Yazarın söylediklerine
itiraz edenler olacaktır şüphesiz. Mesela Amerika toplumu için yazılmış bir
kitap bizim toplumumuzu ne derece alakadar eder, denilebilir. Ama iddia
ettiklerine bakıldığında ve bizim okullarımız, bizim toplumumuz düşünüldüğünde durumun
çok da farklı olmadığı görülecektir.
Gatto’nun
endişe ettiği sebepten değil belki ama bambaşka bir sebepten dolayı şu an
okullarımız kapalı. Kapalı kalmaya da devam edecek gibi görünüyor. Bu durum da
veliyi, öğrenciyi ve ilgili olanları endişeye sevk ediyor. Oysa öğretimden
maksat öğrenme ise günümüzde sahip olduğumuz dijital alt yapı sayesinde bilgiye
ulaşmanın önünde herhangi bir engel yoktur. Ciddi, planlı, ne aradığını bilen
biri, tıpkı yetişkin eğitimlerinde olduğu gibi, herhangi bir eğitim kurumuna
ihtiyaç duymadan, sınırsız platformdan bilgiye ulaşabilir. Üstelik okula
ulaşmak ve okulda geçen süre içerisinde karşılaşacağı bütün olumsuzluklardan
emin olarak; zamandan tasarruf ederek, beslenmesini, çevresini bildiği bir
yerde öğrenme faaliyetlerini gerçekleştirmesi daha tercih edilir.
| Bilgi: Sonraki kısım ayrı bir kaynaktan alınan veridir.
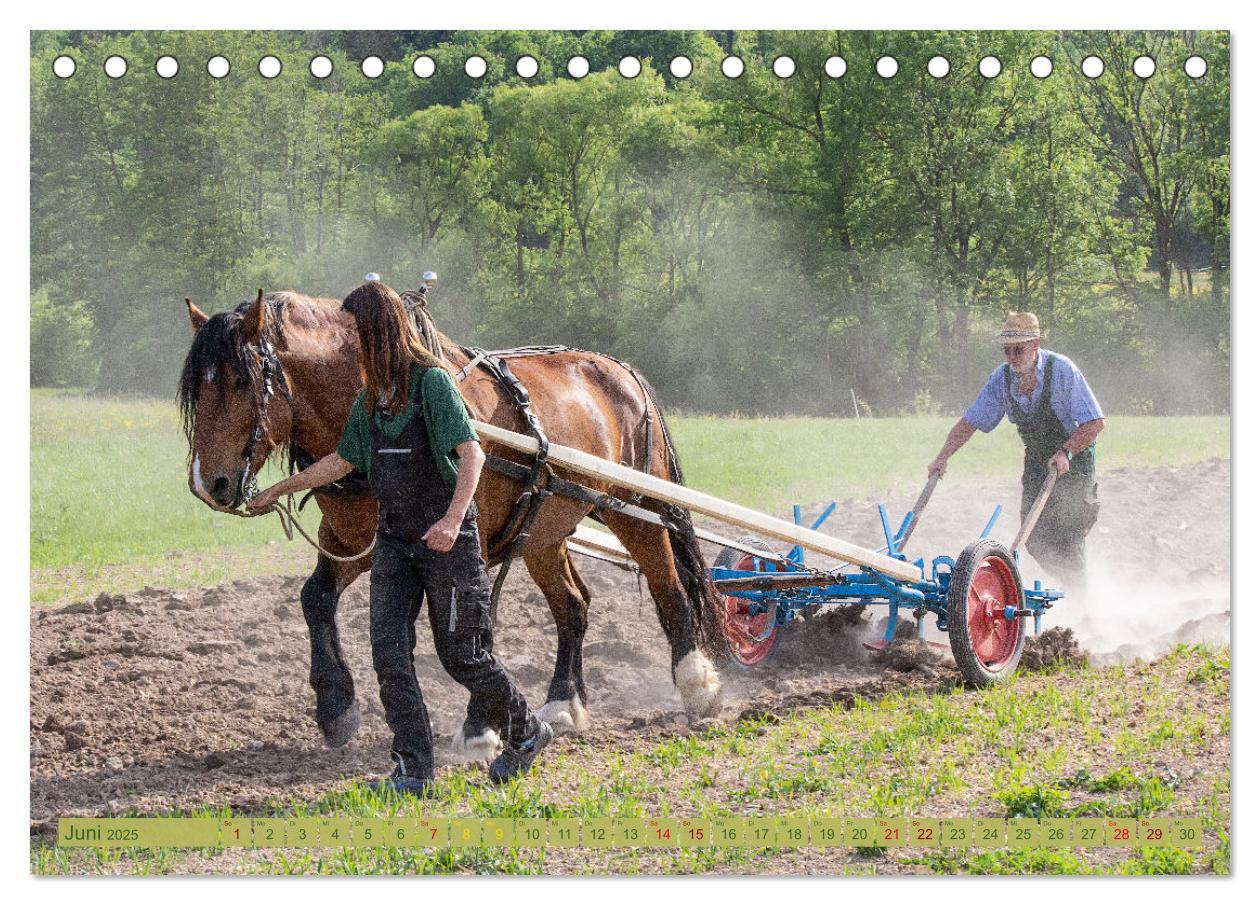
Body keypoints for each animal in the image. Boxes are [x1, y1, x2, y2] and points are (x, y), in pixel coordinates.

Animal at [178, 292, 730, 756]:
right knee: (573, 606)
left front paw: (479, 727)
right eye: (195, 390)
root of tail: (623, 371)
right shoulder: (355, 541)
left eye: (242, 380)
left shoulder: (468, 542)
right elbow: (315, 599)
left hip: (634, 506)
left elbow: (472, 627)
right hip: (545, 528)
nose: (209, 484)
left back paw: (696, 684)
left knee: (667, 586)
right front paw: (336, 709)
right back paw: (564, 702)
Öğrenciyi stres sokan unsurların başında sınavlar gelir. Öğrenci
genellikle sınavlarda başarılı olmak için çalışır. Karne notlarının ve sıralama sınavlarında bir adım önde olmasının
ona avantaj sağlayacağını bilir. Bu sebeple öğrendiklerinin ve öğreneceklerinin
ömrü sınavdan sonrasına kadardır. Bilgiyi gerçek hayatta kullanamaması da bunu
etkileyen önemli bir unsurdur.
Salgın sebebiyle uzaktan
eğitimin devam ettiği günümüzde sınavların da azaldığı veya ertelendiğini
biliyoruz. O halde sıkıntı ve stresten uzak, sınava hazırlanmak için değil,
bilginin öğrenilmesi gereğine inanarak her öğrencinin kendisine
yarayacak bilgiyi elde edebilmesinin mücadelesini vermesi gerekir.
Biz ve bize benzer ülkelerde eğitimcilerin
dillerinden düşürmedikleri “Fırsat Eşitliği” uzaktan eğitim yoluyla gerçeğe
dönüşen bir durum gibi görülüyor. Batman gibi küçük bir şehirde bile mahalleler
arasında görülen bu alandaki farklılıklar ülke genelinde düşünüldüğünde
eğitimde fırsat eşitliğine ne denli uzak olduğumuz anlaşılacaktır. Uzaktan
eğitim bu eşitsizliği en aza indirmek için bir imkan oluşturabilir. Yeter ki
bilgiye ulaşmanın önündeki engelleri kaldıralım ve bilgiye ulaşmak için gerekli
teknolojik imkanlarımızı oluşturalım.